Lo chungo de Mola -además del chorreón de titulares que se han publicado jugando con el apellido- es que todo apunta a que la elección del heterónimo tiene motivos promocionales. Mola, porque vende (y viceversa), imaginarse que es una profe universitaria la que escribe novelas policiacas. Ahí está el quid. Un texto se sigue recibiendo de distinto modo, con más o menos morbo o respeto, según quién sea su supuesto autor (precisamente por ello tantas escritoras se embozaron tras seudónimos masculinos). Crear a una autora como mera estrategia de venta es casi tan reprobable como que la marca PatPat venda biquinis con relleno para niñas de cinco años o que Cristina Pedroche dé las campanadas en bragas mientras nos habla de feminismo: mucho.

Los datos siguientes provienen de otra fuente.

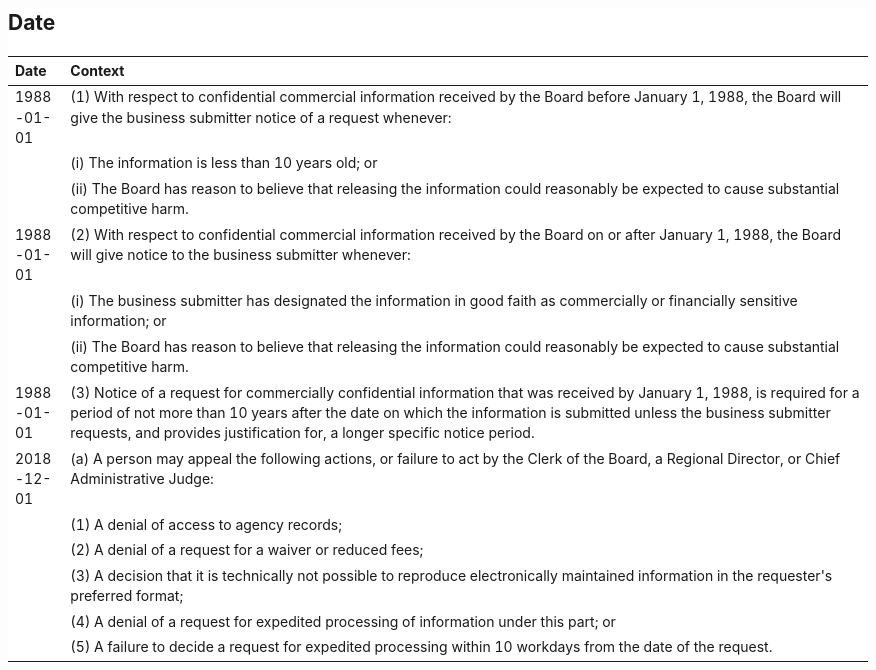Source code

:

## Date

| Date       | Context                                                                                                                                                                                                                                                                                                                  |
|:-----------|:-------------------------------------------------------------------------------------------------------------------------------------------------------------------------------------------------------------------------------------------------------------------------------------------------------------------------|
| 1988-01-01 | (1) With respect to confidential commercial information received by the Board before January 1, 1988, the Board will give the business submitter notice of a request whenever:                                                                                                                                           |
|            |               (i) The information is less than 10 years old; or                                                                                                                                                                                                                                                          |
|            |               (ii) The Board has reason to believe that releasing the information could reasonably be expected to cause substantial competitive harm.                                                                                                                                                                    |
| 1988-01-01 | (2) With respect to confidential commercial information received by the Board on or after January 1, 1988, the Board will give notice to the business submitter whenever:                                                                                                                                                |
|            |               (i) The business submitter has designated the information in good faith as commercially or financially sensitive information; or                                                                                                                                                                           |
|            |               (ii) The Board has reason to believe that releasing the information could reasonably be expected to cause substantial competitive harm.                                                                                                                                                                    |
| 1988-01-01 | (3) Notice of a request for commercially confidential information that was received by January 1, 1988, is required for a period of not more than 10 years after the date on which the information is submitted unless the business submitter requests, and provides justification for, a longer specific notice period. |
| 2018-12-01 | (a) A person may appeal the following actions, or failure to act by the Clerk of the Board, a Regional Director, or Chief Administrative Judge:                                                                                                                                                                          |
|            |               (1) A denial of access to agency records;                                                                                                                                                                                                                                                                  |
|            |               (2) A denial of a request for a waiver or reduced fees;                                                                                                                                                                                                                                                    |
|            |               (3) A decision that it is technically not possible to reproduce electronically maintained information in the requester's preferred format;                                                                                                                                                                 |
|            |               (4) A denial of a request for expedited processing of information under this part; or                                                                                                                                                                                                                      |
|            |               (5) A failure to decide a request for expedited processing within 10 workdays from the date of the request.                                                                                                                                                                                                |


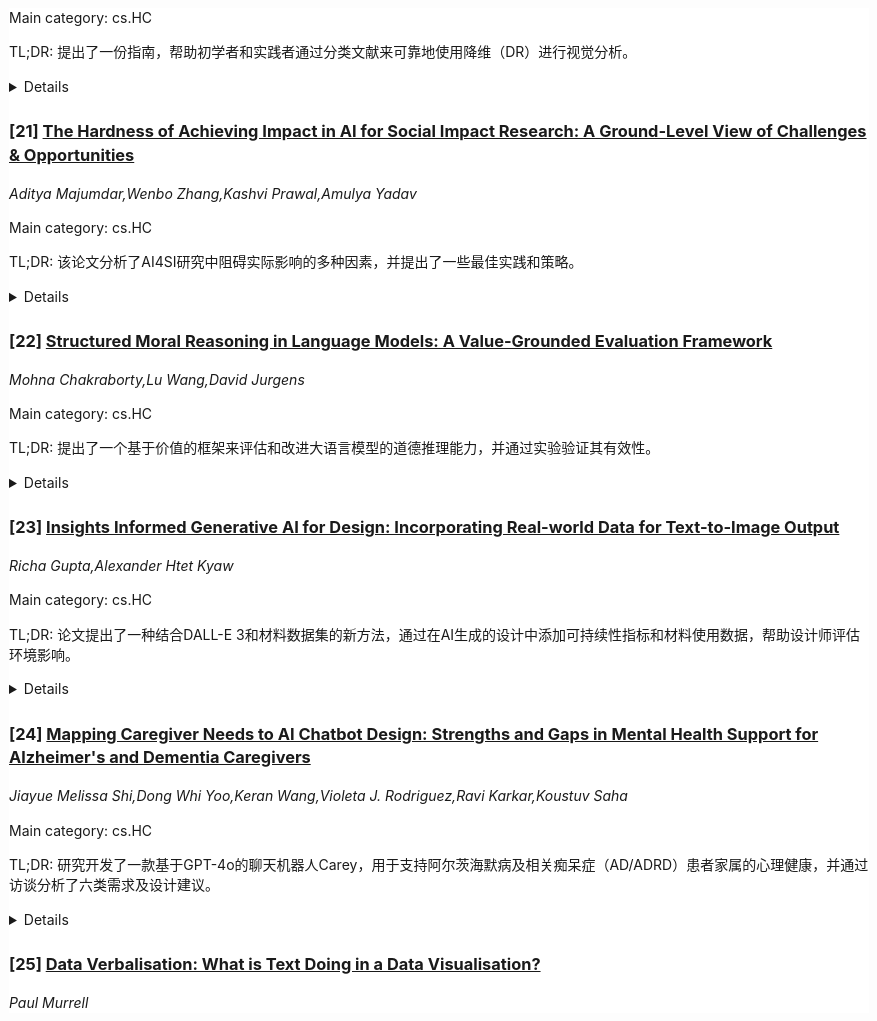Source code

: Main category: cs.HC

TL;DR: 提出了一份指南，帮助初学者和实践者通过分类文献来可靠地使用降维（DR）进行视觉分析。


<details><summary>Details</summary></details>


### [21] [The Hardness of Achieving Impact in AI for Social Impact Research: A Ground-Level View of Challenges & Opportunities](https://arxiv.org/abs/2506.14829)
*Aditya Majumdar,Wenbo Zhang,Kashvi Prawal,Amulya Yadav*

Main category: cs.HC

TL;DR: 该论文分析了AI4SI研究中阻碍实际影响的多种因素，并提出了一些最佳实践和策略。


<details><summary>Details</summary></details>


### [22] [Structured Moral Reasoning in Language Models: A Value-Grounded Evaluation Framework](https://arxiv.org/abs/2506.14948)
*Mohna Chakraborty,Lu Wang,David Jurgens*

Main category: cs.HC

TL;DR: 提出了一个基于价值的框架来评估和改进大语言模型的道德推理能力，并通过实验验证其有效性。


<details><summary>Details</summary></details>


### [23] [Insights Informed Generative AI for Design: Incorporating Real-world Data for Text-to-Image Output](https://arxiv.org/abs/2506.15008)
*Richa Gupta,Alexander Htet Kyaw*

Main category: cs.HC

TL;DR: 论文提出了一种结合DALL-E 3和材料数据集的新方法，通过在AI生成的设计中添加可持续性指标和材料使用数据，帮助设计师评估环境影响。


<details><summary>Details</summary></details>


### [24] [Mapping Caregiver Needs to AI Chatbot Design: Strengths and Gaps in Mental Health Support for Alzheimer's and Dementia Caregivers](https://arxiv.org/abs/2506.15047)
*Jiayue Melissa Shi,Dong Whi Yoo,Keran Wang,Violeta J. Rodriguez,Ravi Karkar,Koustuv Saha*

Main category: cs.HC

TL;DR: 研究开发了一款基于GPT-4o的聊天机器人Carey，用于支持阿尔茨海默病及相关痴呆症（AD/ADRD）患者家属的心理健康，并通过访谈分析了六类需求及设计建议。


<details><summary>Details</summary></details>


### [25] [Data Verbalisation: What is Text Doing in a Data Visualisation?](https://arxiv.org/abs/2506.15129)
*Paul Murrell*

Pensar que todo este ruido le ha pillado por sorpresa a editorial o autores sería tan cándido como pensar que el Tangana y la Peluso eligieron inocentemente la Catedral de Toledo para ir a mover su cucu. La promoción del flamante Planeta cuenta con este río de tinta (digital, en mi caso) a su favor. Venderán a mares, habrá quien lea a Mola con ostentación y quienes lo hagan a escondidas -pues no hay nada que fomente más la lectura que leer lo proscrito-. Aquí, mientras Carmen Mola crece en popularidad, preferiremos seguir leyendo a los taitantos autores apócrifos que se sacó de la manga don Antonio Machado.